You may be very surprised to see that McKinsey believe that Data Center costs are 25% of all IT costs. Many CIOs will find it difficult to reconcile this view with their own budgets. There are a two key reasons why this is a difficult and badly understood process.
- Within many organizations many of the data center cost components are not included within IT budgets, although the behavior of the IT department is the main driver for these costs.
- Unrealistically long depreciation timeframes artificially hide data center costs
Energy costs are often managed by facilities or Corporate Real Estate departments who bundle these up with other facility costs as part of the cost of doing business. Many organizations use property depreciation cycles to evaluate impact data centers on the Balance Sheet. The current data center construction boom is not a one time catch-up investment. For most organizations, server growth will require continuous additional new data center investments and new data center construction every 3-5 years.
Data center spend is growing rapidly due to increased demand and increases of scale to match growing automation and the volumetrics of the Internet. (China and other developing countries are projected to grow even more rapidly than developed nations). Virtualization has caused only a short faltering in the compound annual growth rate of data center demand. Higher power equipment as well as higher densities is driving rates of investment ever upwards.
Many CIOs report that growing data center spend is putting pressure on other IT initiatives or functions (e.g., applications development, end user computing). Many corporates are not reporting on the real cost of computing for the reasons stated above.
Total ownership costs are four to five times the cost of the server alone over the typical five to ten year lifetime of a server. Electricity costs are made up of cooling and redundancy components as well as the boilerplate energy value. McKinsey report that Servers are often housed in a higher Tier Data Center than is actually necessary, further driving facility costs. Facility costs are growing more rapidly at 20% per annum than overall IT spend at 6% per annum.
McKinsey report that the installed base of servers is growing by 16% per annum and projected to grow to 41-43 million servers worldwide by 2010. The energy consumption per server is growing by 9% per annum as growth in performance pushes demand for energy. Energy unit price has increased an average of 4% per annum.
McKinsey report on a client they have served that shows continuing on the same trajectory will reduce profitability of their operation.

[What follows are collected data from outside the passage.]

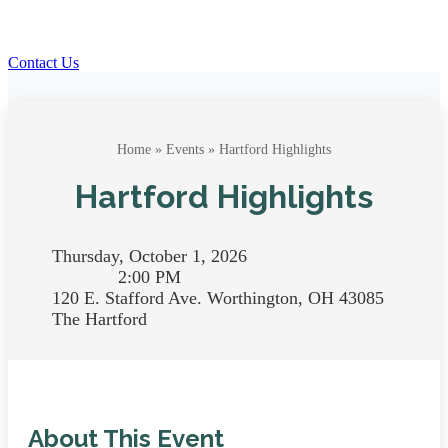
Contact Us
Home
»
Events
» Hartford Highlights
Hartford Highlights
Thursday, October 1, 2026
2:00 PM
120 E. Stafford Ave. Worthington, OH 43085
The Hartford
About This Event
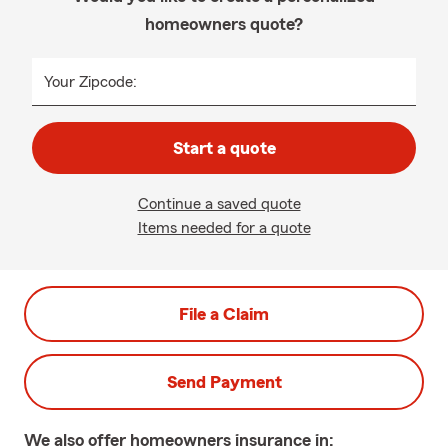
homeowners quote?
Your Zipcode:
Start a quote
Continue a saved quote
Items needed for a quote
File a Claim
Send Payment
We also offer
homeowners
insurance in:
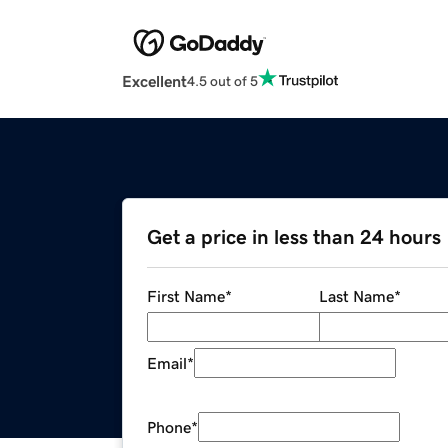
Excellent
4.5 out of 5
Get a price in less than 24 hours
First Name
*
Last Name
*
Email
*
Phone
*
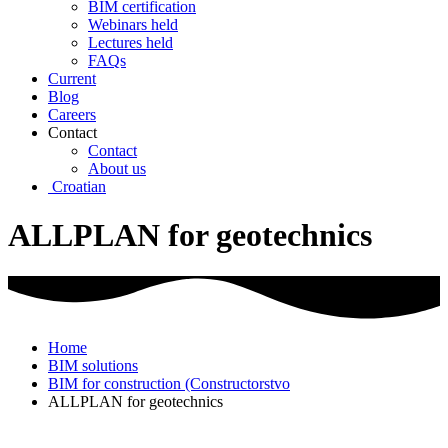
BIM certification
Webinars held
Lectures held
FAQs
Current
Blog
Careers
Contact
Contact
About us
Croatian
ALLPLAN for geotechnics
Home
BIM solutions
BIM for construction (Constructorstvo
ALLPLAN for geotechnics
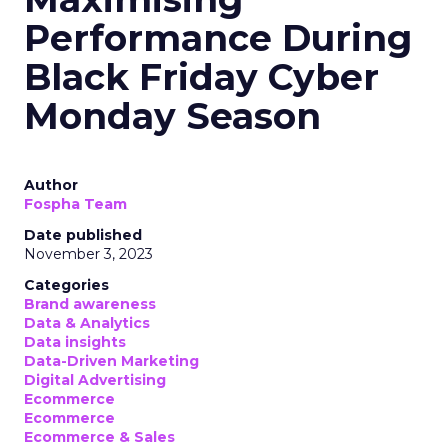
Performance During
Black Friday Cyber
Monday Season
Author
Fospha Team
Date published
November 3, 2023
Categories
Brand awareness
Data & Analytics
Data insights
Data-Driven Marketing
Digital Advertising
Ecommerce
Ecommerce
Ecommerce & Sales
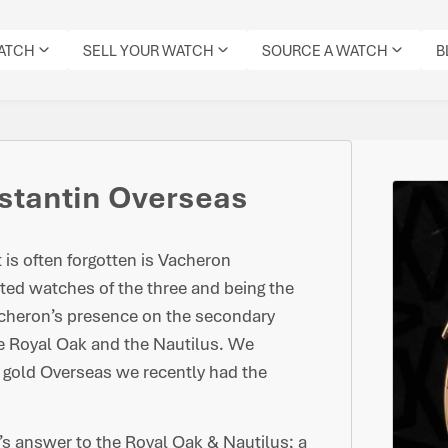
WATCH
SELL YOUR WATCH
SOURCE A WATCH
B
stantin Overseas
t is often forgotten is Vacheron
ted watches of the three and being the
acheron’s presence on the secondary
he Royal Oak and the Nautilus. We
 gold Overseas we recently had the
s answer to the Royal Oak & Nautilus; a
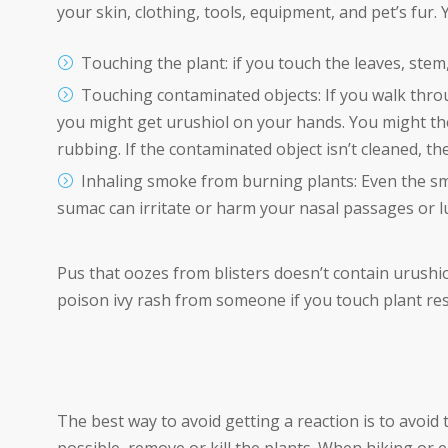
your skin, clothing, tools, equipment, and pet’s fur.
Touching the plant: if you touch the leaves, stem,
Touching contaminated objects:
If you walk thro
you might get urushiol on your hands. You might the
rubbing. If the contaminated object isn’t cleaned, the 
Inhaling smoke from burning plants:
Even the s
sumac can irritate or harm your nasal passages or l
Pus that oozes from blisters doesn’t contain urushiol
poison ivy rash from someone if you touch plant resi
The best way to avoid getting a reaction is to avoid 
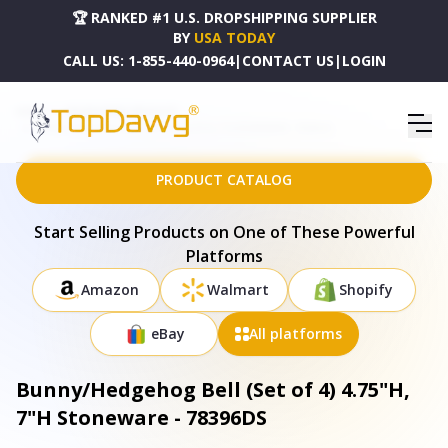
🏆 RANKED #1 U.S. DROPSHIPPING SUPPLIER
BY
USA TODAY
CALL US:
1-855-440-0964
|
CONTACT US
|
LOGIN
HOME
DROPSHIPPING PRODUCTS
BUNNY/HEDGEHOG BELL (SET OF 4) 4.75"H, 7"H STONEWARE - 78396DS
PRODUCT CATALOG
Start Selling Products on One of These Powerful
Platforms
Amazon
Walmart
Shopify
eBay
All platforms
Bunny/Hedgehog Bell (Set of 4) 4.75"H,
7"H Stoneware - 78396DS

Rapid growth in Opex due to:
- 40% transaction volume growth
- 16% database record volume growth
- Trading to continue increasing at CAGR of 15%
- A number of business units plan to offer new products
- High regional demand in Asia
- Large increase in capital spend to increase depreciation expense
- Additional labor to manage growing demand
- Increased facilities costs (e.g., energy)
Rapid growth in Capex due to:
- Urgent need to meet medium term additional demand (available capacity projected to be fully consumed in next 30 months)
- Need to meet regulatory disaster recovery goals
- Smaller data centers are out of space and have obsolete technology
- Inflexible configuration of the main data center does not allow expansion despite low floor density
- Data center electricity consumption is almost half of one percent of world production
- Average data center consumes energy equivalent to 25,000 households
- Worldwide energy consumption of Data Centers doubled between 2000 and 2006
- Incremental US demand for data center energy between now and 2010 is equivalent of 10 new power plants
- 90% of companies running large data centers need to build more power and cooling in the next 30 months
Data Center emissions will quadruple by 2020 matching the volume of air travel. The carbon footprint has begun to attract scrutiny and legislation (e.g., US Public Law 109-431 requires EPA to submit a report on energy consumption of data centers to US congress).
- The US EPA has advocated use of separate energy meters for large data centers and development of procurement standards.
- The European Union is developing a voluntary Code of Conduct for data centers proscribing energy efficiency best practices.
Data center carbon footprint is expected to affect even the industries that are traditionally considered clean (e.g., telecom, media, technology).